In a centerpiece to start the initiative, Modi tactfully invited all the heads of the governments\states of South Asia in his oath taking ceremony. He got an overwhelming response from his SAARC counterparts including arch rival Pakistan, with its Prime Minister Nawaj Sharif attending the function notwithstanding the short notice.
After becoming Prime Minister, Modi has been credibly projecting Indian leadership in the region as by Nehru, an architect of Independent India’s foreign policy, who had adopted ‘expansionist’ approach- putting the whole South Asia under the banner of ‘Indian subcontinent’. Though Modi is a sharp critic of INC, the party that Nehru founded, he appears to emulate him in foreign policy conduct.

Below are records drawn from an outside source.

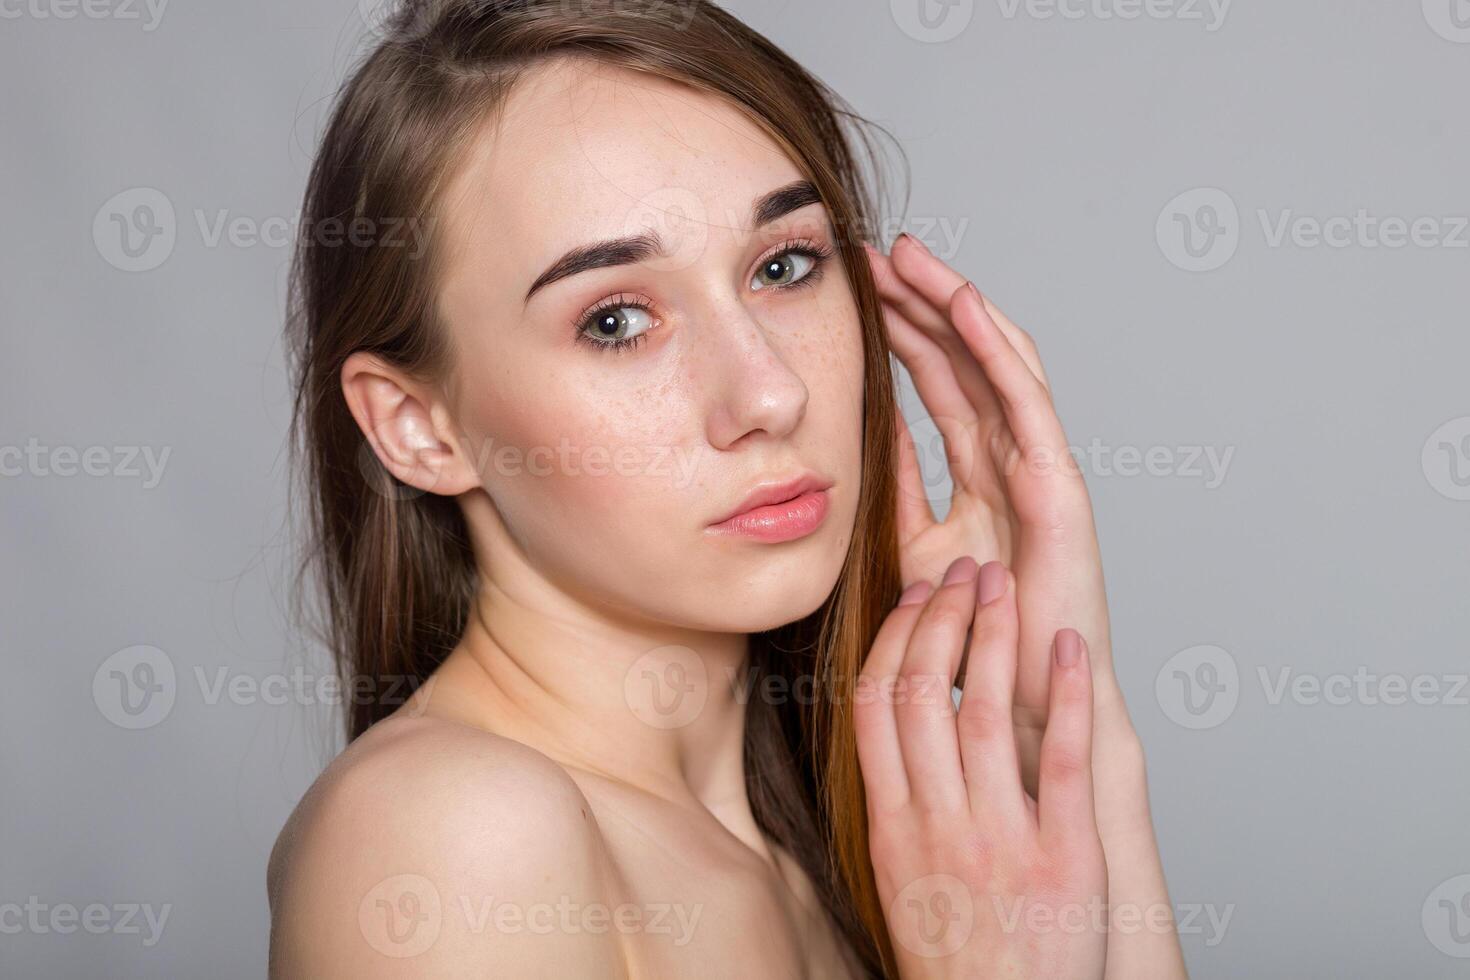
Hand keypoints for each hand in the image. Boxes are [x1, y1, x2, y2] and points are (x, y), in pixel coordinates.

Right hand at [856, 555, 1105, 978]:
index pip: (876, 704)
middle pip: (926, 692)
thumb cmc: (955, 955)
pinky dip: (1067, 694)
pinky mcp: (1064, 855)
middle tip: (968, 572)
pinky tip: (1067, 645)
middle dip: (945, 617)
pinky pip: (1065, 760)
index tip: (918, 595)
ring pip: (986, 712)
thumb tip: (900, 725)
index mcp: (892, 824)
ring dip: (995, 635)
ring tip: (1007, 585)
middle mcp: (938, 822)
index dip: (896, 637)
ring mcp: (1000, 836)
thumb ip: (900, 801)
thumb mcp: (900, 875)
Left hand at [864, 235, 1120, 780]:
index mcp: (981, 474)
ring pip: (996, 363)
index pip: (938, 383)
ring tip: (908, 257)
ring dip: (953, 304)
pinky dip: (994, 347)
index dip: (900, 332)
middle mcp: (1013, 460)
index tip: (854, 291)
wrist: (1018, 704)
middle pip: (965, 359)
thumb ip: (899, 495)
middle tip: (872, 253)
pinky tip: (959, 303)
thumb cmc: (975, 638)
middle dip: (920, 301)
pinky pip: (1024, 401)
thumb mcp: (915, 552)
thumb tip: (869, 443)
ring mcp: (1040, 468)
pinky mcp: (1058, 487)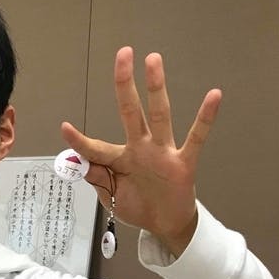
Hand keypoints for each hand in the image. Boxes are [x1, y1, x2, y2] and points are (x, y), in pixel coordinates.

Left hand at [61, 47, 221, 255]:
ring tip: (153, 60)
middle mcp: (141, 149)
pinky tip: (213, 96)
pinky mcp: (183, 163)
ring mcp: (162, 153)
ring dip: (156, 88)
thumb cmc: (138, 205)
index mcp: (119, 158)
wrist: (164, 224)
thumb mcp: (110, 196)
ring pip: (159, 115)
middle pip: (130, 111)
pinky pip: (196, 138)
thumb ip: (96, 178)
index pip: (96, 148)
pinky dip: (205, 118)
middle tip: (123, 54)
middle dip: (125, 84)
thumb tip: (77, 162)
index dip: (80, 141)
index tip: (64, 127)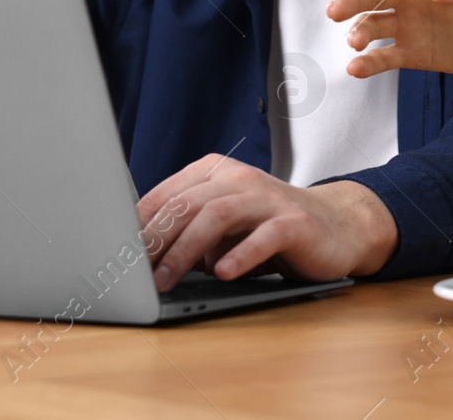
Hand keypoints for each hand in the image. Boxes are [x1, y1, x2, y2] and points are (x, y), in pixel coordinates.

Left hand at [137, 155, 397, 288]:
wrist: (336, 227)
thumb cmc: (269, 229)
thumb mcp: (224, 227)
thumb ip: (189, 232)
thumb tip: (140, 258)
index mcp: (217, 172)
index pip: (167, 194)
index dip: (138, 225)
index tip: (116, 254)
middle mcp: (241, 179)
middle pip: (187, 204)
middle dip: (155, 240)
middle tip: (133, 272)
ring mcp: (269, 198)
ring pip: (217, 215)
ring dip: (185, 250)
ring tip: (166, 280)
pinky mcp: (296, 222)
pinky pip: (264, 235)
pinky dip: (240, 255)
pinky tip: (222, 273)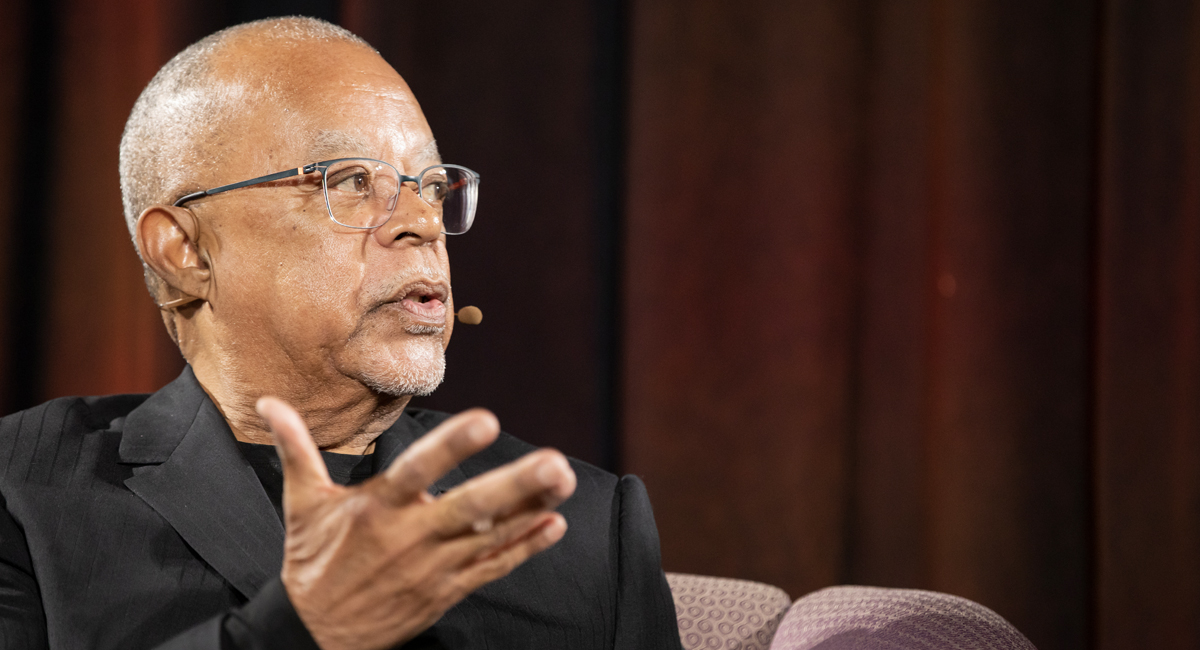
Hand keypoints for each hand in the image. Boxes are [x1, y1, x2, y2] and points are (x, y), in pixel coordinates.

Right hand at [255, 398, 576, 649]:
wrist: (315, 637)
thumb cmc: (312, 563)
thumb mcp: (302, 505)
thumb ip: (297, 449)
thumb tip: (270, 402)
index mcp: (376, 509)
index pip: (417, 471)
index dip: (452, 447)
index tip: (487, 420)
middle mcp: (409, 537)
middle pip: (469, 509)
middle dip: (514, 485)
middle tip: (555, 461)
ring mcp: (432, 568)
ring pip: (490, 537)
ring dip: (531, 510)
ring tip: (566, 483)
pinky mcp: (446, 592)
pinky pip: (492, 568)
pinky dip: (525, 548)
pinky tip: (554, 525)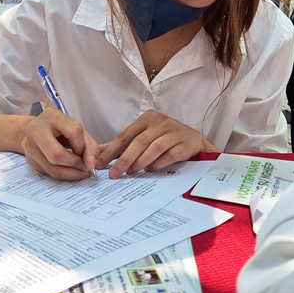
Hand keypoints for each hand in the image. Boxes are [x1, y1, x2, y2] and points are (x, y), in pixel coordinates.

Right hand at [20, 108, 98, 179]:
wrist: (36, 129)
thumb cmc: (58, 128)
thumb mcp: (76, 129)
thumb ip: (89, 145)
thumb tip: (91, 165)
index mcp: (51, 116)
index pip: (73, 132)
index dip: (83, 146)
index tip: (86, 152)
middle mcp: (36, 129)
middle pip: (57, 154)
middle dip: (75, 164)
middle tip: (84, 166)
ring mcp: (29, 146)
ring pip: (53, 168)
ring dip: (71, 174)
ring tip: (80, 171)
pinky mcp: (29, 159)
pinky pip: (49, 173)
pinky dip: (63, 175)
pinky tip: (69, 170)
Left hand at [97, 110, 218, 178]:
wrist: (195, 141)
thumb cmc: (165, 139)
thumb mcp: (144, 136)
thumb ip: (123, 144)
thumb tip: (99, 153)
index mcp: (148, 118)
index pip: (126, 135)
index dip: (111, 151)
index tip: (99, 164)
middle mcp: (162, 122)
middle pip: (139, 141)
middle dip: (123, 159)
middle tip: (113, 174)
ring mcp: (175, 132)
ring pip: (154, 147)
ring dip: (140, 162)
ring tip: (130, 173)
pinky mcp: (186, 144)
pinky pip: (170, 155)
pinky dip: (158, 164)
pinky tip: (149, 171)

Modi’s visit to Bhutan in (15-16) June last year, first foreign trip assuming charge; Nepal in (3-4) August the same year, and Srilanka in March (13-14) 2015 bridged gap of long absent high level exchanges in the political level. These visits helped him in resetting relations with these countries. In Bhutan, Modi gave a strong message that India would always stay with Thimpu for the latter’s development from Hydro power to physical infrastructures. In Nepal, he won the confidence back for India. In Sri Lanka, Modi got his man – Maithripala Sirisena- as president at the expense of Mahinda Rajapaksa – man loyal to China. Rajapaksa openly blamed Intelligence- India’s RAW and Western powers- of staging conspiracy against him.
Modi gave a clear message to Bhutan that there was no need to look North for the latter’s domestic development. Bhutan’s former Prime Minister Jigmey Y. Thinley lost election after Indian government imposed surprise blockade over Thinley’s meet with Chinese Prime Minister abroad and his discussions regarding Beijing’s desire to open Embassy in Thimpu. In Nepal, Modi successfully changed the perception towards India by delivering significant assistance and assuagin Nepal’s concerns. His address to Nepal’s parliament was as rousing as it was historic.
Therefore, Modi’s Dhaka sojourn has two-fold strategic importance. One is to stop Beijing’s growing influence in Dhaka. The other is to ascertain support to India’s candidacy for UNSC permanent member. Modi offered enough hints towards that. Making a strong pitch for reforms in the UN and its Security Council, Modi as elsewhere presented a strong case why India should be supported for this. Modi also demonstrated visible flexibility with Bangladesh in several areas including in the boundary issue, resolved through liberal swapping.
Modi’s agreement with Bangladesh has given a strong message to Nepal that New delhi would also opt to sign boundary agreement with Nepal. Nepal and India have already reached 98 percent agreement in resolving their border problem. Susta in Nawalparasi and Kalapani in Darchula are the only remaining contentions.Nepal should diplomatically deal the issue. But at the same time, Nepal should wait and watch how Indian PM Modi moves ahead. It can take a heart in the fact that the elephant is learning to dance.